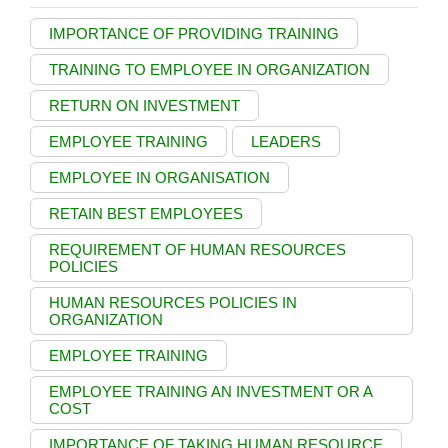
IMPORTANCE OF PROVIDING TRAINING
TRAINING TO EMPLOYEE IN ORGANIZATION
RETURN ON INVESTMENT
EMPLOYEE TRAINING
LEADERS
EMPLOYEE IN ORGANISATION
RETAIN BEST EMPLOYEES
REQUIREMENT OF HUMAN RESOURCES
POLICIES
HUMAN RESOURCES POLICIES IN
ORGANIZATION
EMPLOYEE TRAINING
EMPLOYEE TRAINING AN INVESTMENT OR A
COST
IMPORTANCE OF TAKING HUMAN RESOURCE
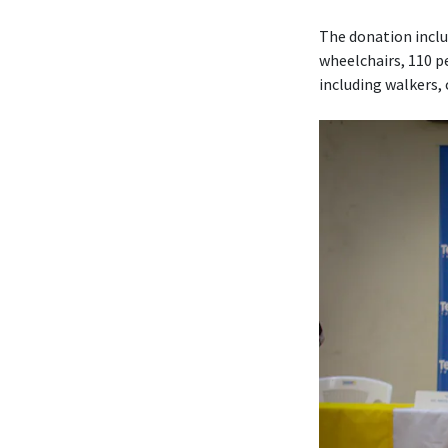
The donation includ
wheelchairs, 110 pe
including walkers,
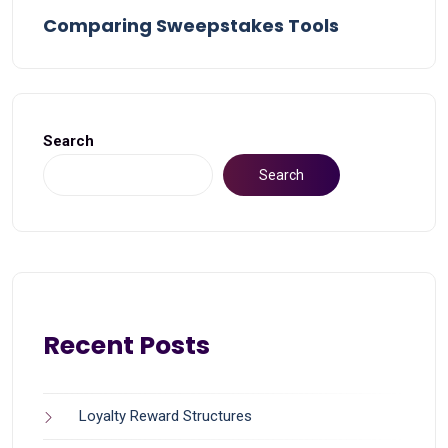
Comparing Sweepstakes Tools
Search
Search
Recent Posts
Loyalty Reward Structures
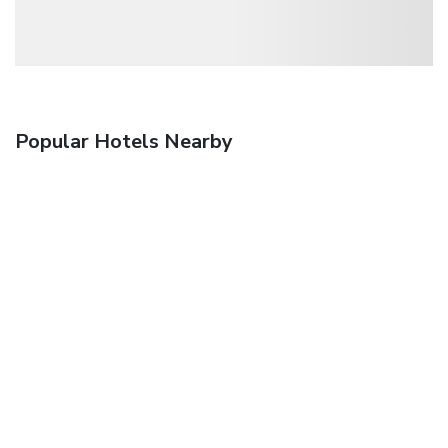
Popular Hotels Nearby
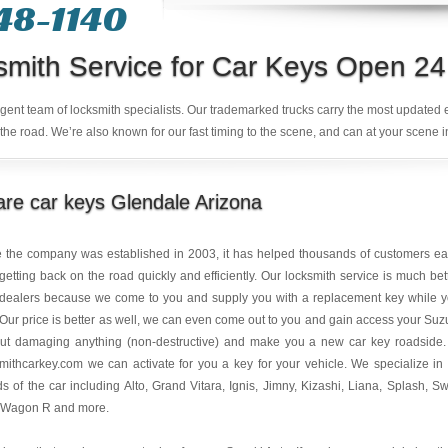
48-1140
smith Service for Car Keys Open 24
ligent team of locksmith specialists. Our trademarked trucks carry the most updated
the road. We’re also known for our fast timing to the scene, and can at your scene i
re car keys Glendale Arizona
e the company was established in 2003, it has helped thousands of customers e
getting back on the road quickly and efficiently. Our locksmith service is much bet
 dealers because we come to you and supply you with a replacement key while 
 Our price is better as well, we can even come out to you and gain access your Suz
out damaging anything (non-destructive) and make you a new car key roadside.
mithcarkey.com we can activate for you a key for your vehicle. We specialize in 
s of the car including Alto, Grand Vitara, Ignis, Jimny, Kizashi, Liana, Splash, Swi
 Wagon R and more.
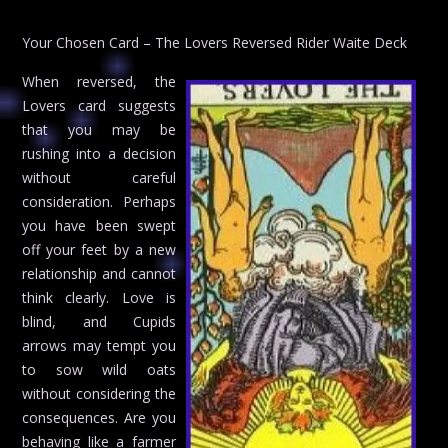
Your Chosen Card – The Lovers Reversed Rider Waite Deck
When reversed, the
Lovers card suggests
that you may be
rushing into a decision
without careful
consideration. Perhaps
you have been swept
off your feet by a new
relationship and cannot
think clearly. Love is
blind, and Cupids
arrows may tempt you
to sow wild oats
without considering the
consequences. Are you
behaving like a farmer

____

Where the word "without" shows up in a line of the entries above, copy that line.

**ANSWER TO THIS PROBLEM:**
without careful
without considering the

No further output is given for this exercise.